*Request a:* In the court opinion, which agency's rulemaking do the Association of American Railroads and Union Pacific challenge?

*Text block:*
********

DocketNumber: Nos. 99-1354 & 99-1355
Citation Numbers: 237 F.3d 676, 345 U.S. App. D.C. 38
Judges: Henderson, Rogers, Tatel
Filed Date: 1/30/2001
Status: Precedential
Modified Date: 1/12/2023
Opinion for the court filed by Circuit Judge KAREN LeCRAFT HENDERSON.
The Association of American Railroads (AAR) and Union Pacific Railroad Company (Union Pacific) challenge a Surface Transportation Board (STB) rulemaking which altered the Board’s guidelines for finding that a particular rail carrier enjoys “market dominance,” a statutory prerequisite to hearing a railroad rate challenge. Before the rulemaking the guidelines required that the Board, in making the market dominance determination, consider both “direct” competition to the challenged carrier, by shippers that would carry the same products (whether by rail or otherwise) from the same location to the same destination, and “indirect” competition using alternate routes (geographic competition) or different products (product competition). The challenged STB decision eliminated consideration of indirect competition. Petitioner AAR and Union Pacific
I.

********

*Request b:* Copy out the records from their first line through the line that contains "0.25% Goldback for every AED 1 spent", with both ends included.

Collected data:
********

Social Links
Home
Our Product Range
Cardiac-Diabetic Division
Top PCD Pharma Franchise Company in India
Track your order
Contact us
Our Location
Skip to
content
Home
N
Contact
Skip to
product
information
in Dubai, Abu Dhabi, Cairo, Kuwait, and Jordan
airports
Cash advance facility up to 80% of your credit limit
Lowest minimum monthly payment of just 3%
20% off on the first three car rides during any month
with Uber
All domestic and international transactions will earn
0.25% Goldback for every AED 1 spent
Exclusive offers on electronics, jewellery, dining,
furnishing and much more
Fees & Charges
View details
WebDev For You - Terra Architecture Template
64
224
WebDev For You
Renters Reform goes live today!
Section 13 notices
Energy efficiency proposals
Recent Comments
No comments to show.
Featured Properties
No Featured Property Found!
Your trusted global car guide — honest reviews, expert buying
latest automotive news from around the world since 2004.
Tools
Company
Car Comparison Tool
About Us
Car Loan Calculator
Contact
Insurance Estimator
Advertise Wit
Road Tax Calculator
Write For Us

********

*Answer area a:* The Surface Transportation Board (STB).

*Answer area b:*
Social Links
Home
Our Product Range
Cardiac-Diabetic Division
Top PCD Pharma Franchise Company in India
Track your order
Contact us
Our Location
Skip to
content
Home
N
Contact
Skip to
product
information
in Dubai, Abu Dhabi, Cairo, Kuwait, and Jordan
airports
Cash advance facility up to 80% of your credit limit
Lowest minimum monthly payment of just 3%
20% off on the first three car rides during any month
with Uber
All domestic and international transactions will earn
0.25% Goldback for every AED 1 spent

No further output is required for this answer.